Consigne A — Transcris fidèlement le passage de l'article sur la pluriactivité qui commence à "18 juillet 2019" et se termine à "sous d’autres perspectives.".
Consigne B — D'après l'article sur la pluriactivité, sous quel statut Anne exerce-t-elle son activité de masseuse ?
Consigne C — Rédige la suite de l'article sur la pluriactivité en reprenant juste après sa dernière phrase.

[Les Pionniers] Pluriactivité – Quelles leçons en tirer ?

18 juillet 2019

Juin 2019. Rencontre avec une « pluriactive » : Anne* exerce deux activités professionnelles sous deux statuts.
Qu’est-ce que la pluriactivité et la vie quotidienne d’un pluriactif ? A quoi ressemble notre système social du point de vue de celui qui cumule plusieurs activités ? Quels enseignements en tirer quant à ses évolutions ? Retour sur une heure d’entretien, très riche, qui nous positionne dans l’angle mort du système de protection sociale et nous invite à le voir sous d’autres perspectives.

Motif coin large

Précarité choisie ?

La pluriactivité, entendue comme l’exercice de plusieurs activités à une même date, rime souvent avec précarité. Mettons-nous un instant dans la peau d’un intermittent du spectacle pour tenter de comprendre ce qu’il vit et comment il perçoit le travail et la protection sociale à laquelle il estime avoir droit.

Anne* est intermittente du spectacle depuis 18 ans. Depuis quelques mois, elle est également masseuse (en statut d’auto-entrepreneur). On décèle dans ses propos une forme de lassitude et un sentiment d’injustice face à un système de protection qui discrimine en fonction des statuts, au détriment du travail. En laissant volontairement de côté la critique du régime de l’intermittence du spectacle, ce point de vue invite à explorer des pistes d’évolution de la protection sociale.

*Le prénom a été modifié.

 

Ecoutons

2IES. Vous êtes intermittente du spectacle. Expliquez-nous.

Anne. Je n’ai pas terminé mes études car je suis entrée très tôt dans une troupe de théâtre. J’étais artiste amateur, donc non rémunérée, je vivais donc de petits boulots (modèle vivant dans des écoles d’art, animatrice de centres aérés), pour lesquels j’étais payée en tant que « vacataire » – je ne savais pas ce que cela voulait dire d’ailleurs – ou au « noir ». A 28 ans, j’ai intégré une compagnie de théâtre sérieuse et suis devenue « intermittente du spectacle » en cumulant deux métiers : artiste et chargée de diffusion. Concrètement, depuis 18 ans maintenant, je joue et je vends des spectacles vivants aux collectivités locales.

Je relève des deux annexes de l’intermittence : l’annexe 8 pour les artistes et l’annexe 10 pour les techniciens. Sans cette possibilité de cumul, je n’aurais pas pu vivre du spectacle car je n’aurais jamais réussi à « faire » les fameuses 507 heures requises pour percevoir des allocations chômage sur les jours non travaillés.

Extrait d'un jeu de données —
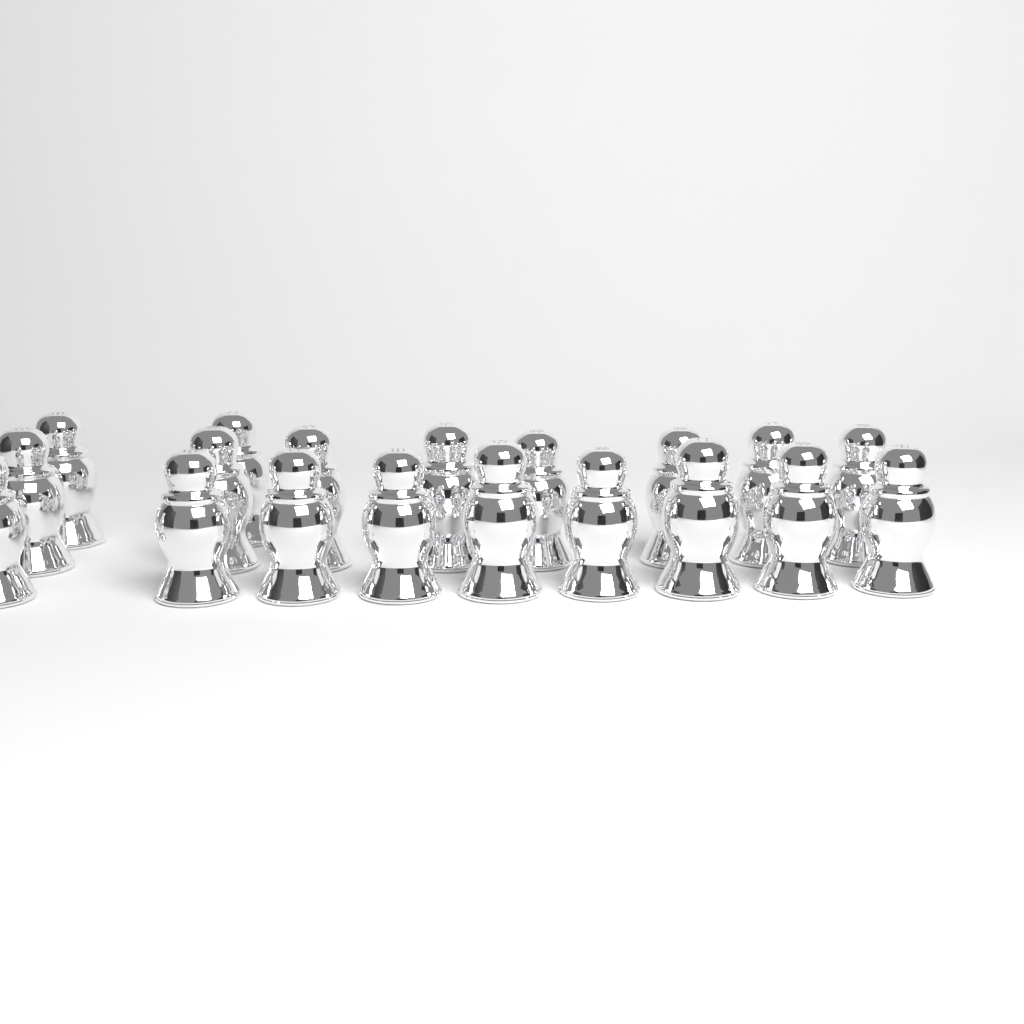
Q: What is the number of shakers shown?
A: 19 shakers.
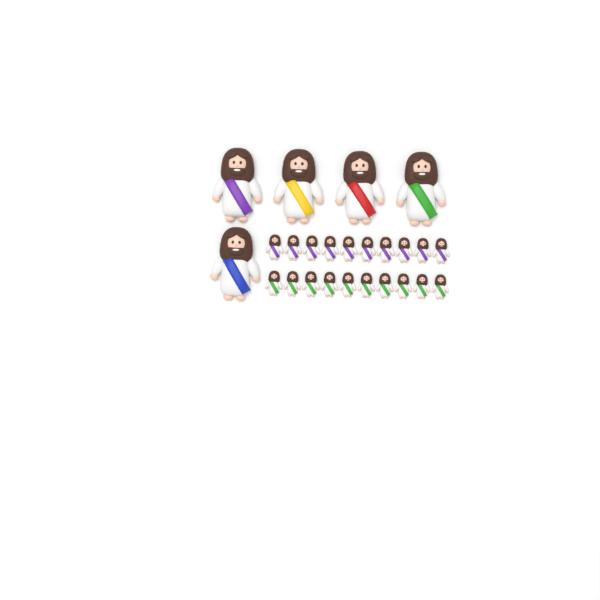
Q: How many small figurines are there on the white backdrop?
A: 20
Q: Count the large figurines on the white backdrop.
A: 5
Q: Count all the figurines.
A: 25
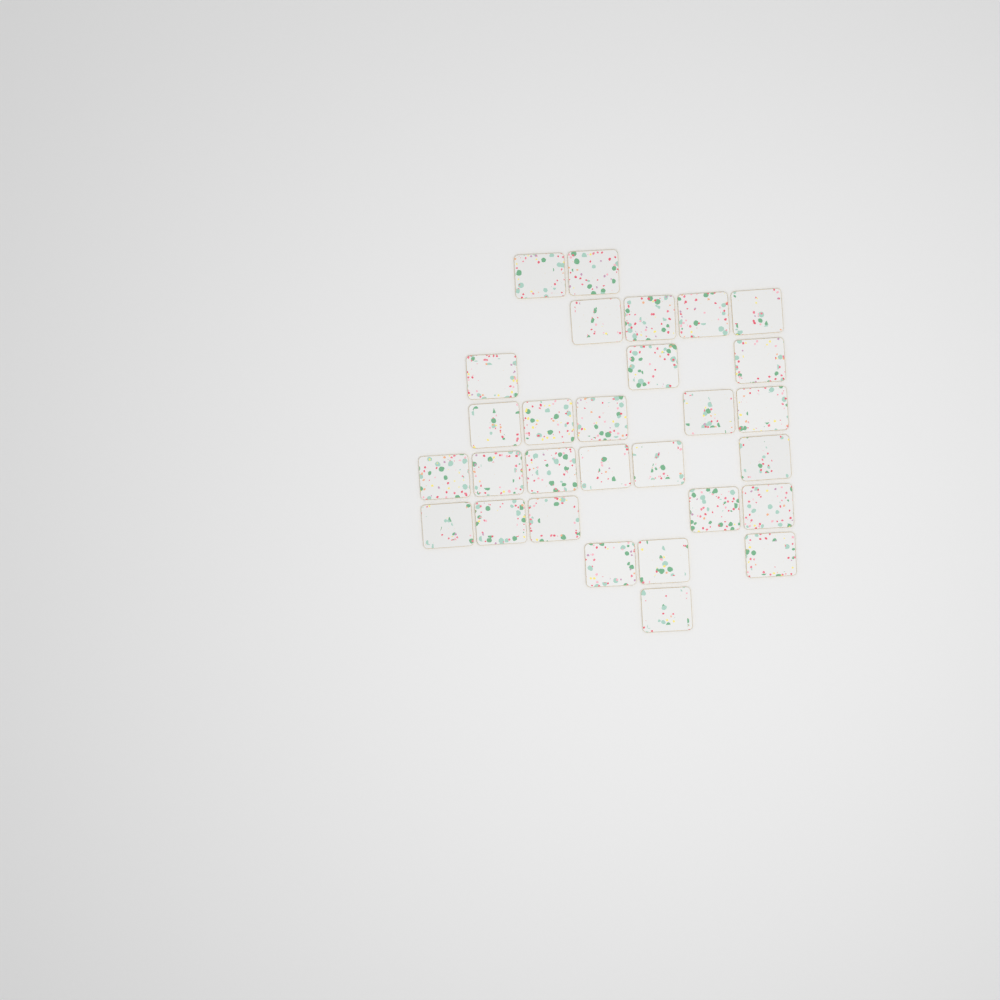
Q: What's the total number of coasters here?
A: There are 29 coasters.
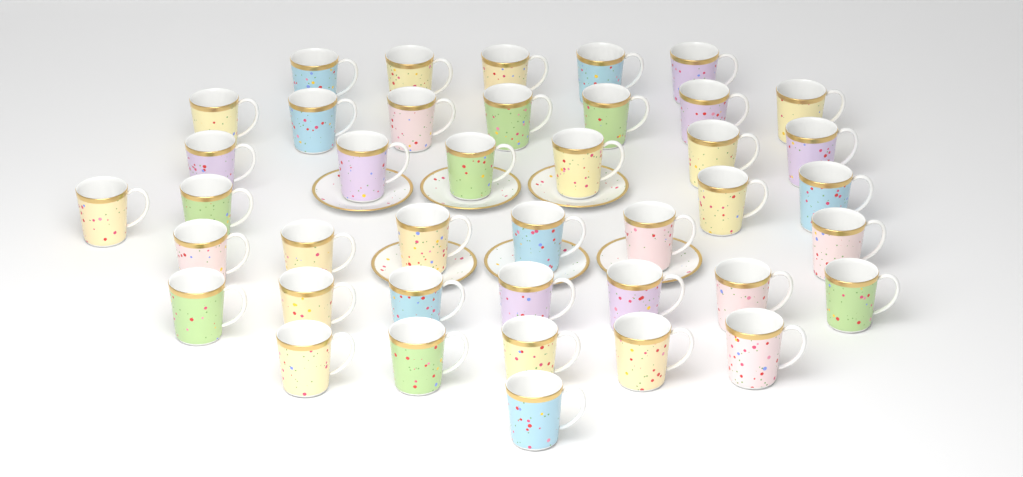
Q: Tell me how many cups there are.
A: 41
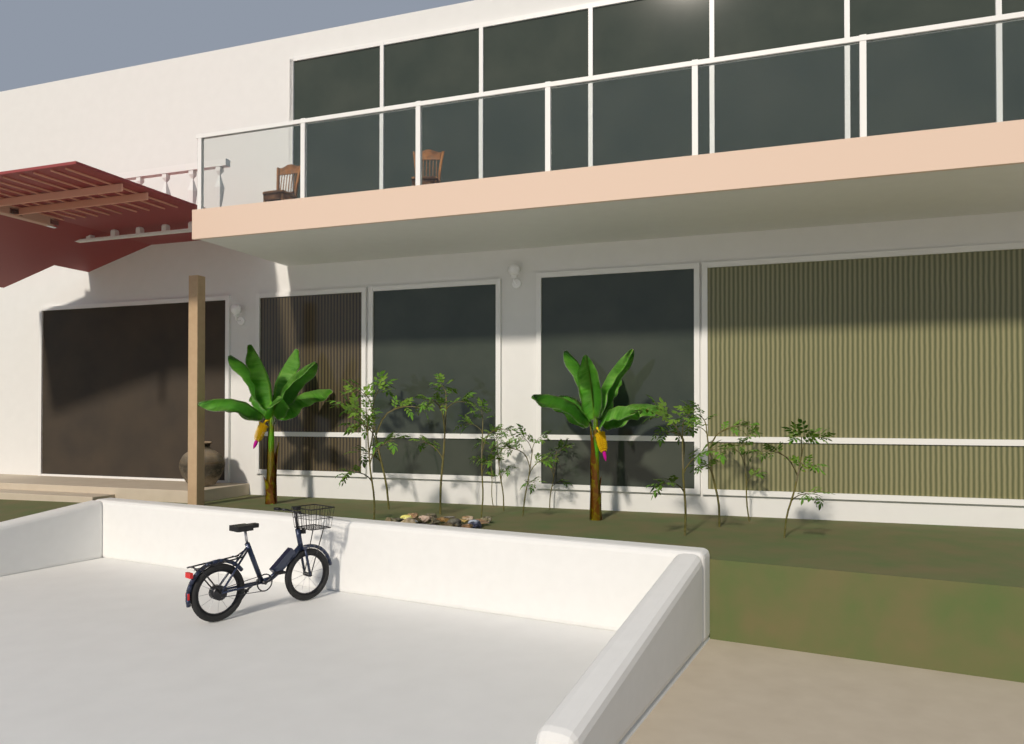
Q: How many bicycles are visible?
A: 1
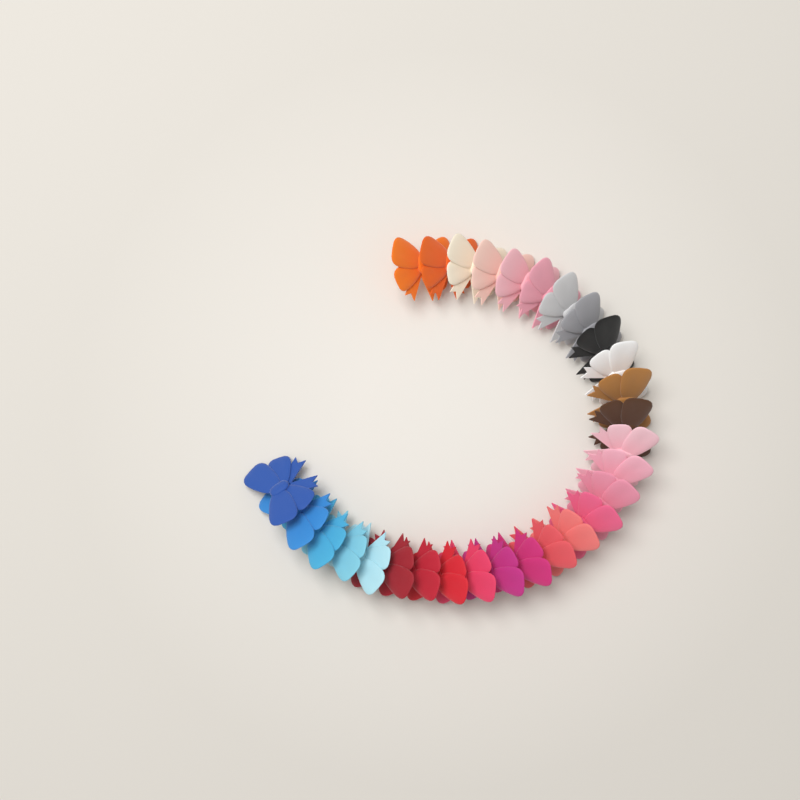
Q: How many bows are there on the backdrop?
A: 29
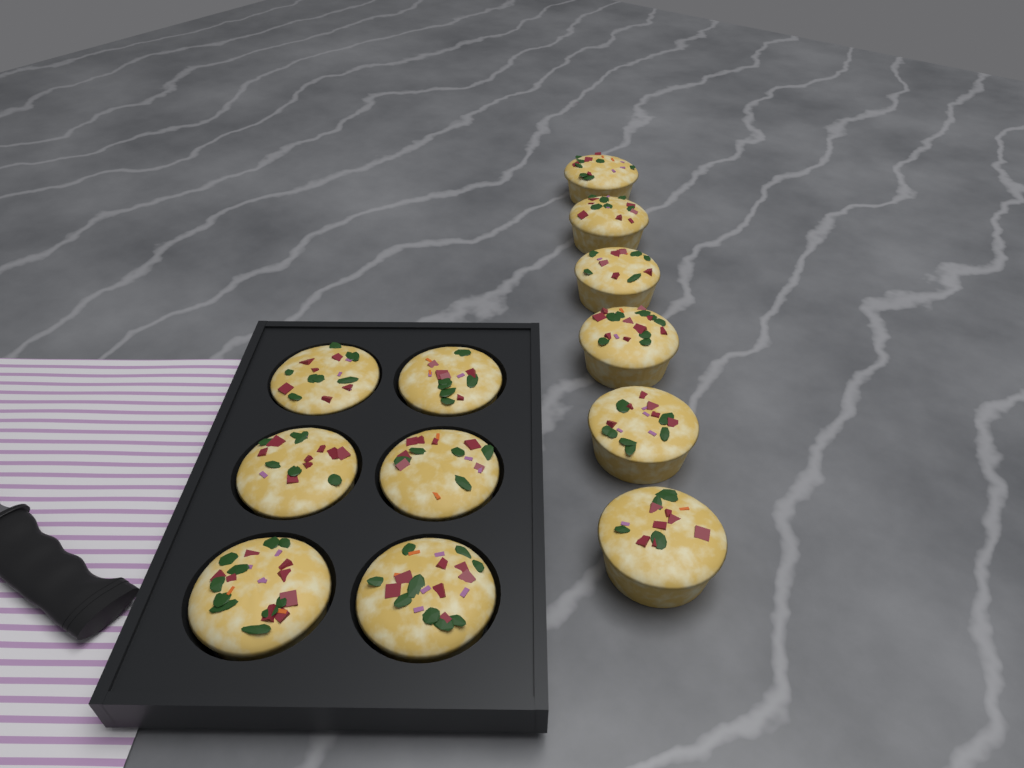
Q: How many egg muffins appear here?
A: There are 12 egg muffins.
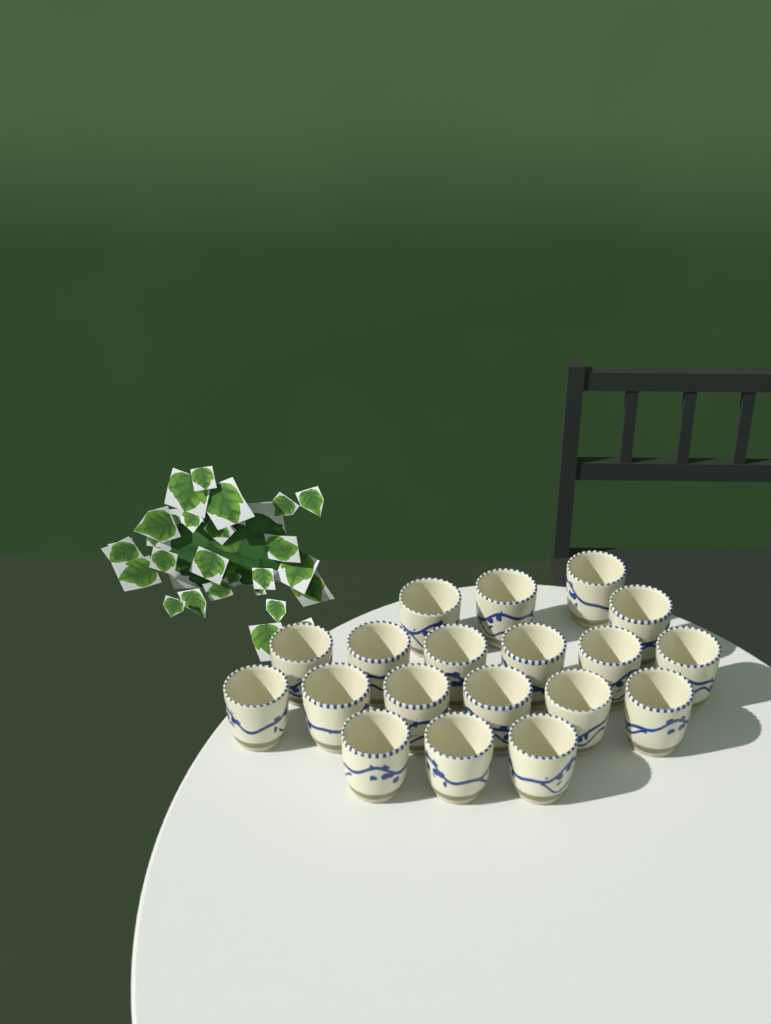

Réponse rédigée A —
18 juillet 2019

Juin 2019. Rencontre avec une « pluriactive » : Anne* exerce deux activités professionnelles sous deux statuts.
Qu’est-ce que la pluriactivité et la vie quotidienne d’un pluriactif ? A quoi ressemble notre système social du point de vue de celui qui cumule plusieurs activités ? Quels enseignements en tirer quant à ses évolutions ? Retour sur une heure d’entretien, très riche, qui nous positionne dans l’angle mort du système de protection sociale et nous invite à le voir sous d’autres perspectives.

Réponse rédigée B — Elle l'exerce en statut d'auto-entrepreneur.

Réponse rédigée C —
En France, le spectacle vivant est financé quasi exclusivement par des fonds publics : directement dans l’achat de spectacles et indirectement via l’intermittence.

C’est un métier qui est de plus en plus difficile. Les budgets ont considérablement réduit quand, parallèlement, le coût des spectacles (spectacles de rue, festivals) a explosé à cause des contraintes de sécurité. C’est aussi un métier qui a perdu de son charme. La culture est devenue un enjeu politique dans les communes, piloté par les élus plus que par les professionnels.

Ces évolutions ont des conséquences sur la motivation et le travail des artistes et techniciens du spectacle vivant.

L’intermittence du spectacle est un régime, pas un statut.

L’intermittent du spectacle est un salarié, engagé en CDD successifs, dont l’activité présente une alternance de périodes travaillées et non travaillées. Il doit être distingué de l’intermittent qui est un salarié en CDI travaillant à temps partiel.

Être intermittent du spectacle ouvre droit à des allocations chômage versées entre les périodes travaillées.

 

Vous estimez-vous privilégiée ou en difficulté ?

La situation des intermittents fait couler beaucoup d’encre. Il est vrai qu’un intermittent touche plus d’allocations que de cachets.

Exemple : Si j’atteins 507 heures en 12 mois, j’ai droit à des allocations. Si sur 1 mois je déclare 8 jours de travail à 100 € la journée, je touche des allocations de 50 € la journée sur les autres jours non travaillés. Le montant de mes allocations est supérieur à celui de mes cachets.

Ce qu’on sait moins, c’est qu’il est très compliqué de faire ces 507 heures. En outre, le cachet ne couvre qu’une petite partie du travail réalisé. Par exemple, je peux déclarer les 12 heures qui correspondent à une journée de spectacle mais ces 12 heures ne tiennent pas compte des jours de travail de préparation (apprentissage, répétitions, organisation du spectacle, etc.). On devrait être payé pour les heures réellement effectuées – la culture est un travail comme un autre – pour inciter les artistes à travailler plus et mieux.

Un intermittent du spectacle vivant n’est pas un privilégié. Il est avant tout en grande précarité.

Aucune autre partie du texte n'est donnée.